━━ RECORD EXTRACTS ━━
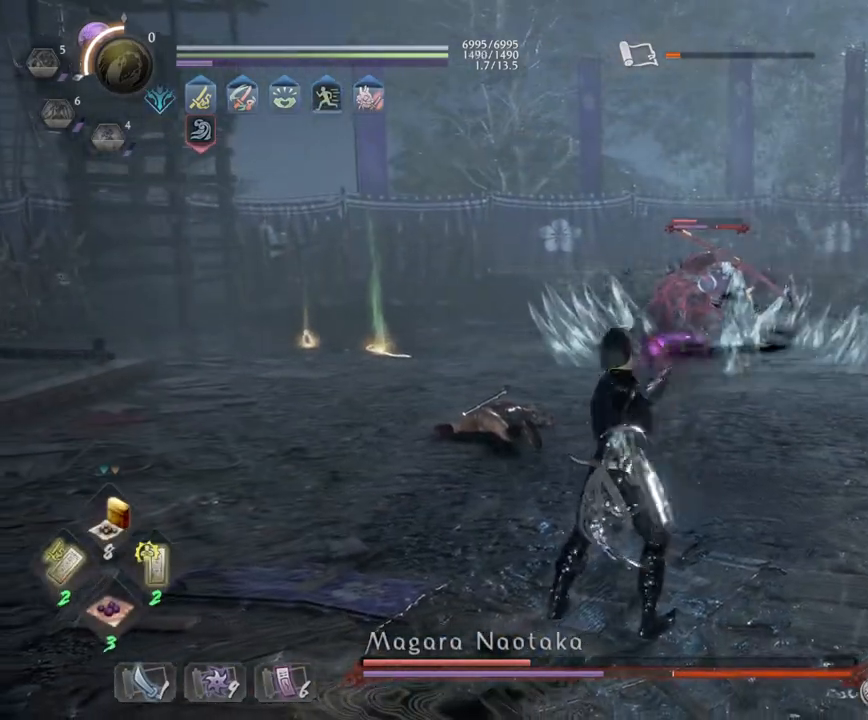
{"buttons": [], "left_stick": "center", "right_stick": "center", "events": [[17, "left_stick", "left"], [217, "R1", "down"], [333, "left_stick", "center"], [350, "DPAD_RIGHT", "down"], [433, "DPAD_RIGHT", "up"], [450, "R1", "up"]]}
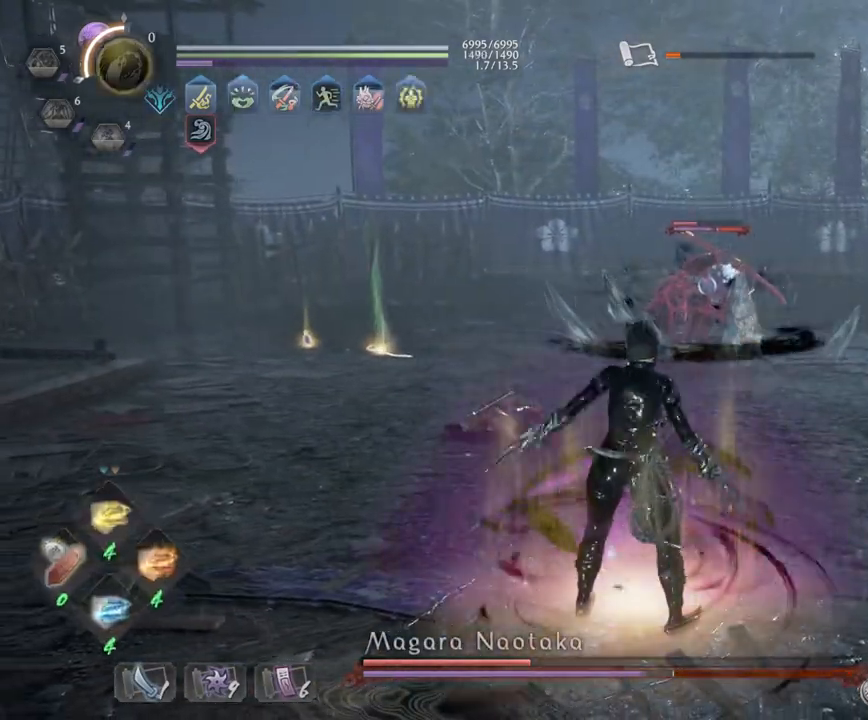
{"buttons": ["CROSS"], "left_stick": "up", "right_stick": "center", "events": [[50, "R1", "down"], [67, "CROSS", "down"], [67, "left_stick", "left"], [150, "CROSS", "up"], [150, "R1", "up"], [250, "CROSS", "down"], [267, "R1", "down"], [333, "left_stick", "up"], [367, "CROSS", "up"], [400, "CROSS", "down"], [433, "R1", "up"], [450, "CROSS", "up"], [500, "CROSS", "down"]]}
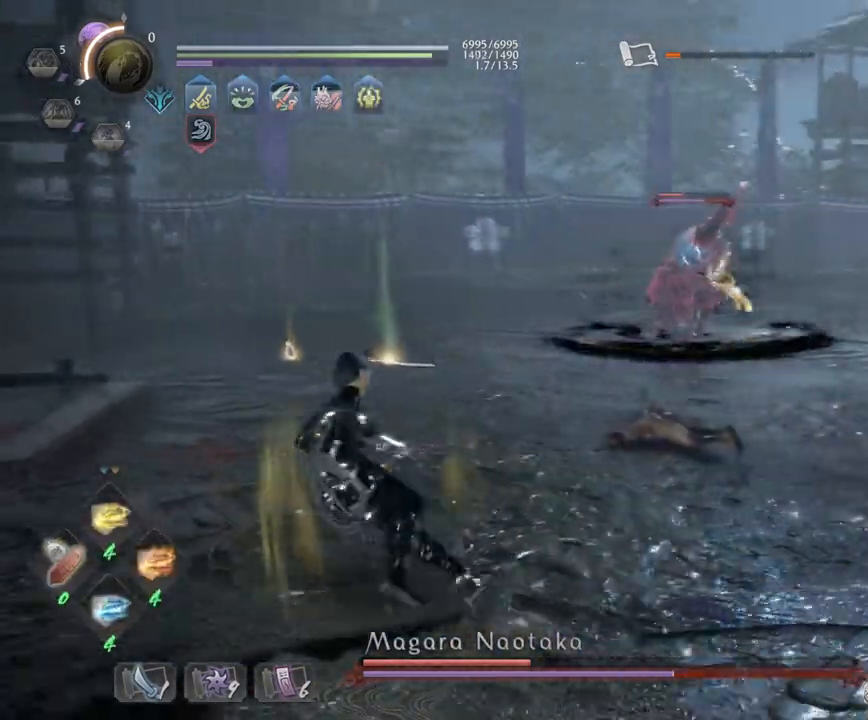
{"buttons": ["CROSS", "R1"], "left_stick": "down", "right_stick": "center", "events": [[150, "CROSS", "up"], [350, "left_stick", "center"], [433, "left_stick", "down"], [450, "CROSS", "down"], [450, "R1", "down"]]}
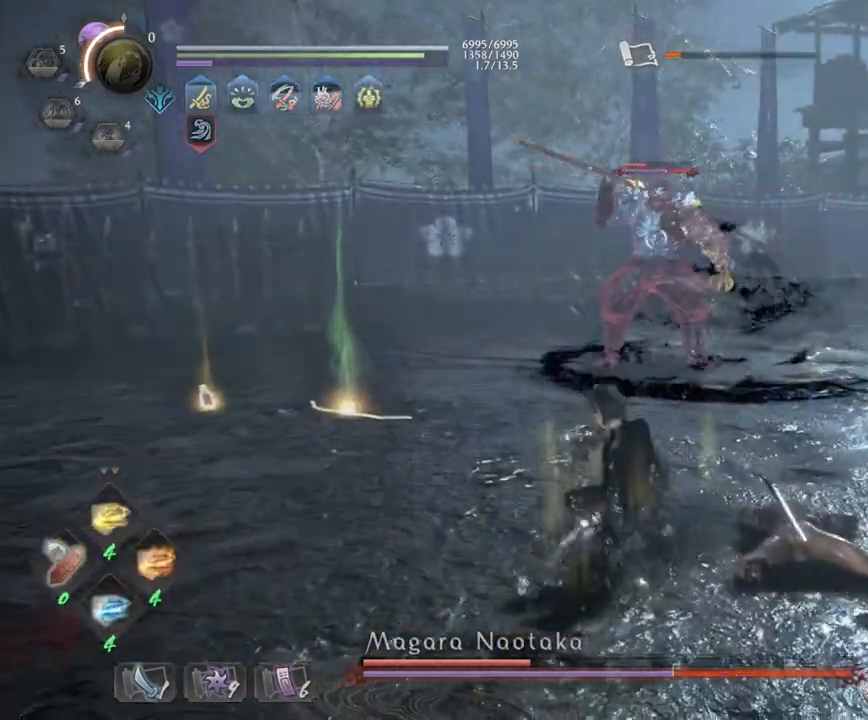
{"buttons": ["L1", "R1"], "left_stick": "right", "right_stick": "center", "events": [[50, "CROSS", "up"], [83, "R1", "up"], [183, "CROSS", "down"], [183, "L1", "down"], [183, "R1", "down"], [200, "left_stick", "right"], [267, "CROSS", "up"], [283, "R1", "up"], [367, "R1", "down"], [383, "CROSS", "down"], [500, "CROSS", "up"]]}
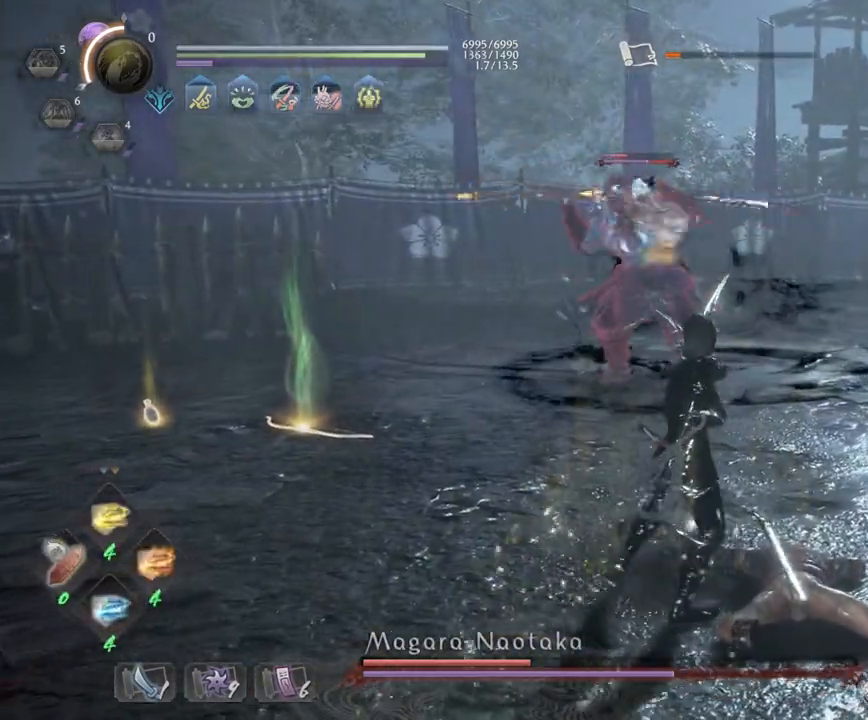
{"buttons": ["CROSS", "R1"], "left_stick": "down", "right_stick": "center", "events": [[50, "CROSS", "down"], [67, "left_stick", "down-right"], [167, "L1", "up"], [167, "left_stick", "down"], [183, "CROSS", "up"], [183, "R1", "up"], [467, "CROSS", "down"], [467, "R1", "down"]]}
━━━
▶ [ABOUT THIS TASK]:
A verbatim transcript of the entries above is required, with the pictures left out.

▶ [WRITTEN ANSWER]:
{"buttons": [], "left_stick": "center", "right_stick": "center", "events": [[17, "left_stick", "left"], [217, "R1", "down"], [333, "left_stick", "center"], [350, "DPAD_RIGHT", "down"], [433, "DPAD_RIGHT", "up"], [450, "R1", "up"]]}
{"buttons": ["CROSS"], "left_stick": "up", "right_stick": "center", "events": [[50, "R1", "down"], [67, "CROSS", "down"], [67, "left_stick", "left"], [150, "CROSS", "up"], [150, "R1", "up"], [250, "CROSS", "down"], [267, "R1", "down"], [333, "left_stick", "up"], [367, "CROSS", "up"], [400, "CROSS", "down"], [433, "R1", "up"], [450, "CROSS", "up"], [500, "CROSS", "down"]]}
{"buttons": ["CROSS", "R1"], "left_stick": "down", "right_stick": "center", "events": [[150, "CROSS", "up"], [350, "left_stick", "center"], [433, "left_stick", "down"], [450, "CROSS", "down"], [450, "R1", "down"]]}
{"buttons": ["L1", "R1"], "left_stick": "right", "right_stick": "center", "events": [[50, "CROSS", "up"], [83, "R1", "up"], [183, "CROSS", "down"], [183, "L1", "down"], [183, "R1", "down"], [200, "left_stick", "right"], [267, "CROSS", "up"], [283, "R1", "up"], [367, "R1", "down"], [383, "CROSS", "down"], [500, "CROSS", "up"]]}
{"buttons": ["CROSS", "R1"], "left_stick": "down", "right_stick": "center", "events": [[50, "CROSS", "down"], [67, "left_stick", "down-right"], [167, "L1", "up"], [167, "left_stick", "down"], [183, "CROSS", "up"], [183, "R1", "up"], [467, "CROSS", "down"], [467, "R1", "down"]]}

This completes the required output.